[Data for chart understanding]
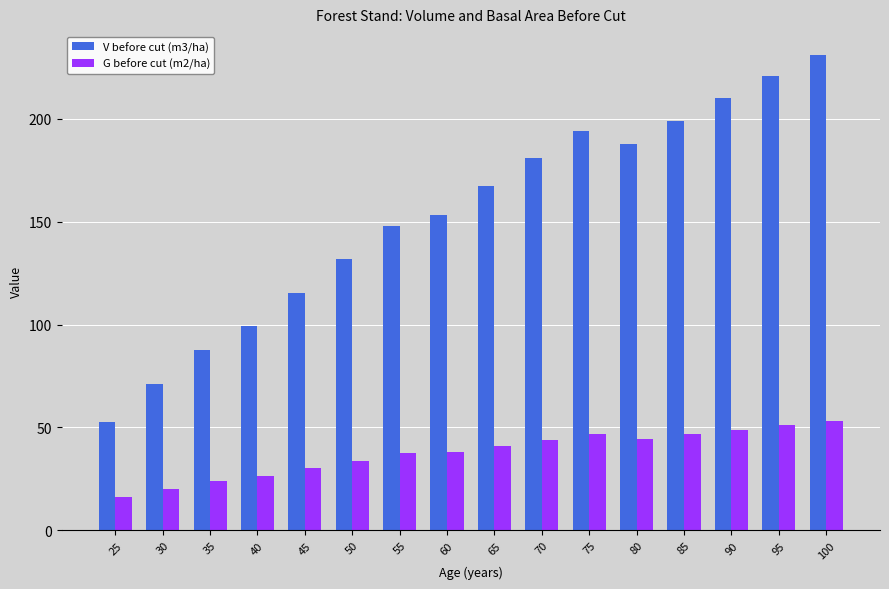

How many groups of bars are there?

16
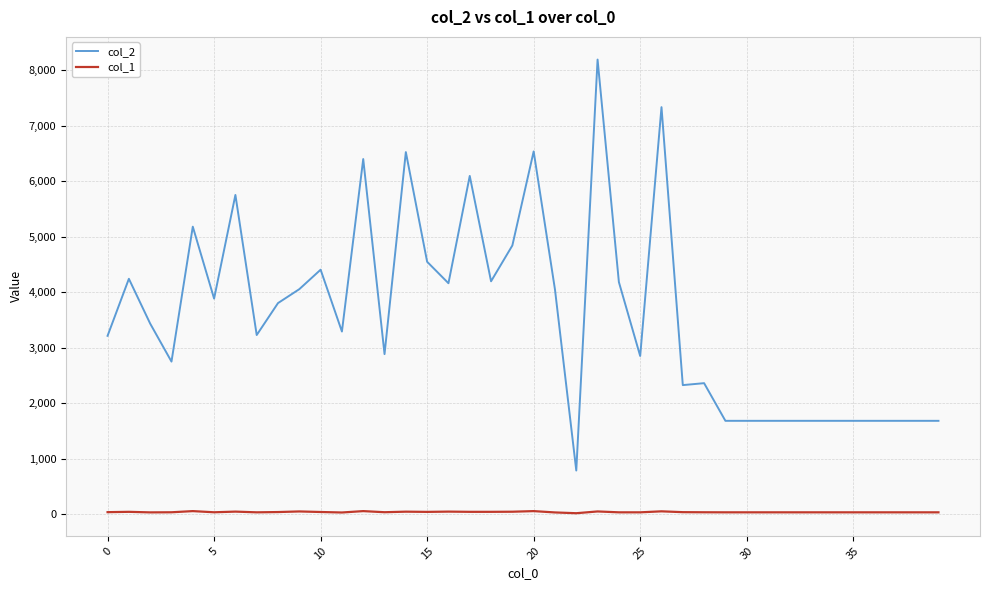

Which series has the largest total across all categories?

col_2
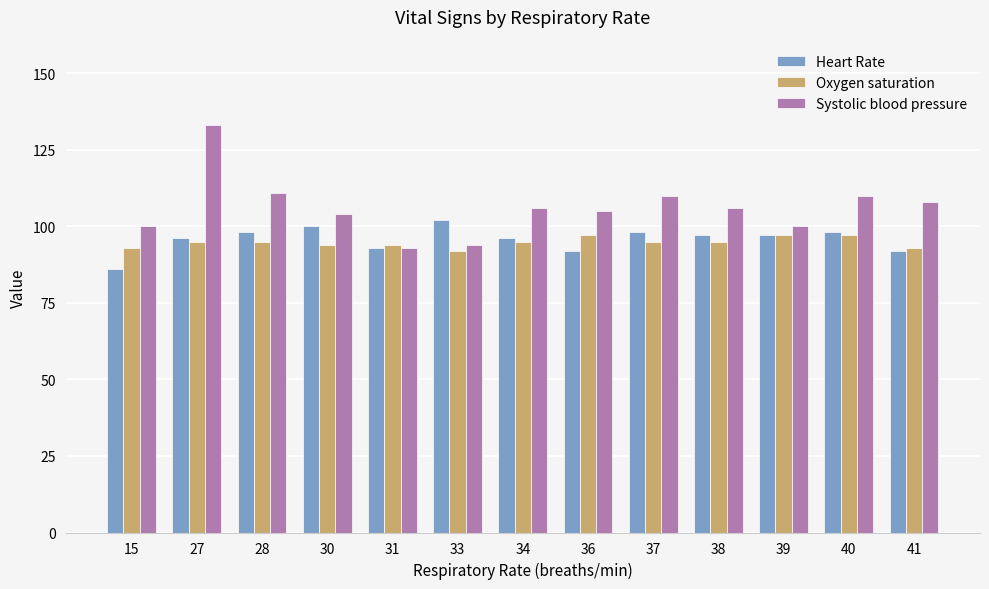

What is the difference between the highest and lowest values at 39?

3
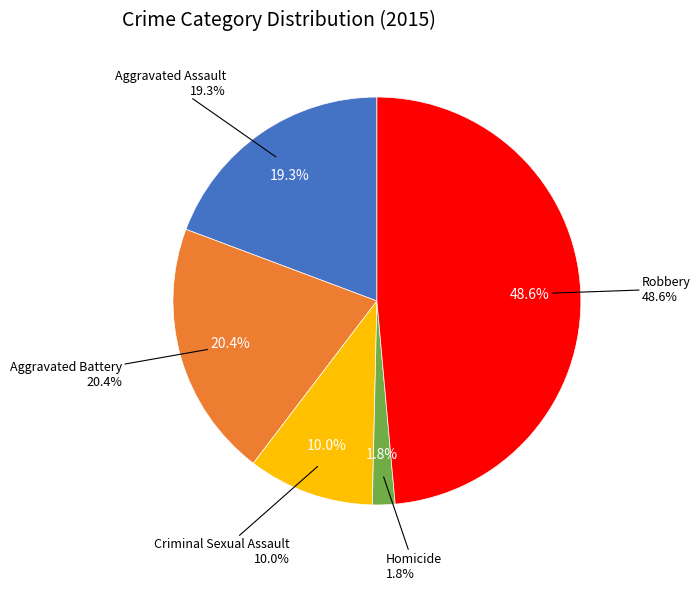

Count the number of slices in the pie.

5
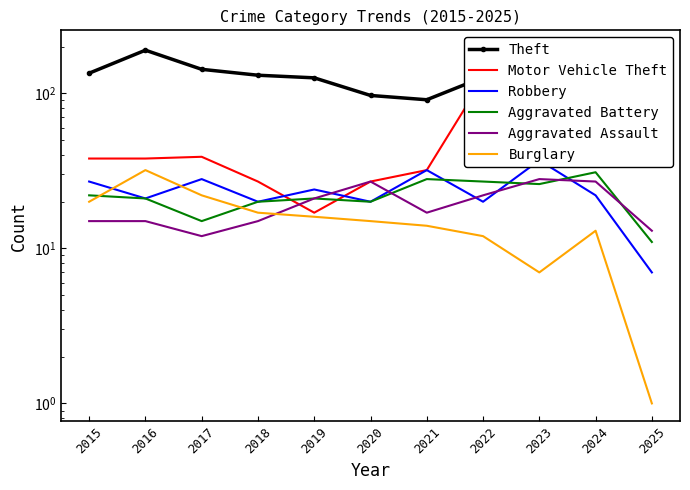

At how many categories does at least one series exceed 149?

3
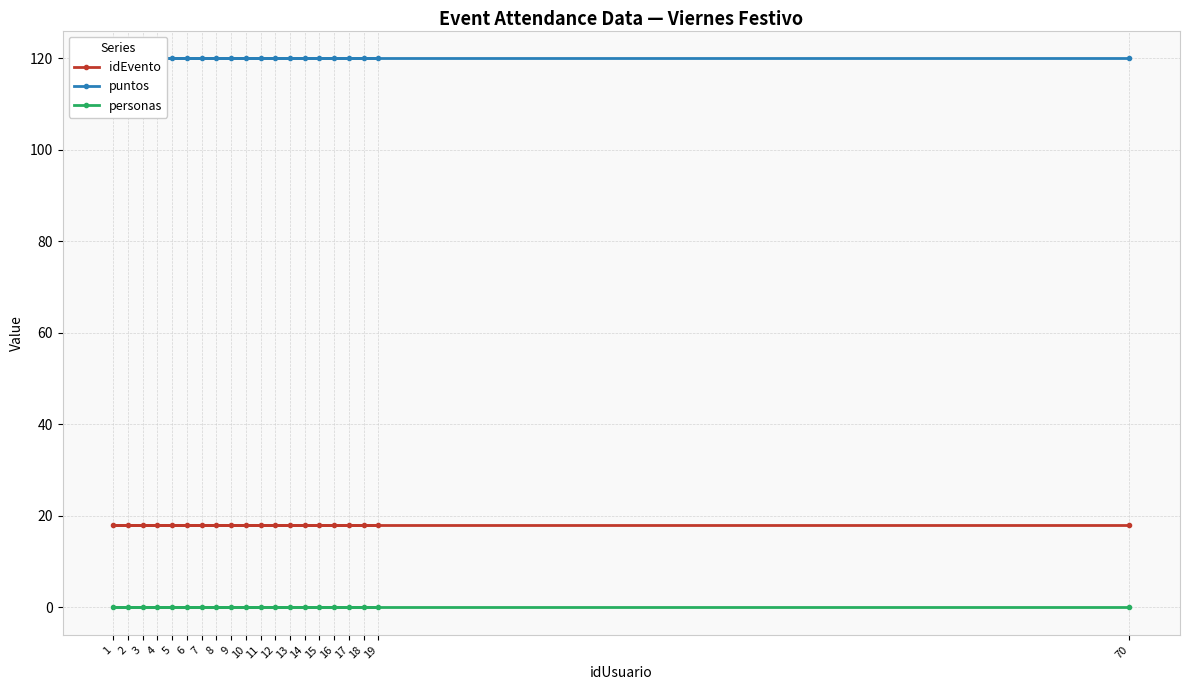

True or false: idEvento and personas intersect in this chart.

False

(Work request):
Please gather every line in the material above that contains the word "many" and list those lines.

(Exercise result):
How many groups of bars are there?
At how many categories does at least one series exceed 149?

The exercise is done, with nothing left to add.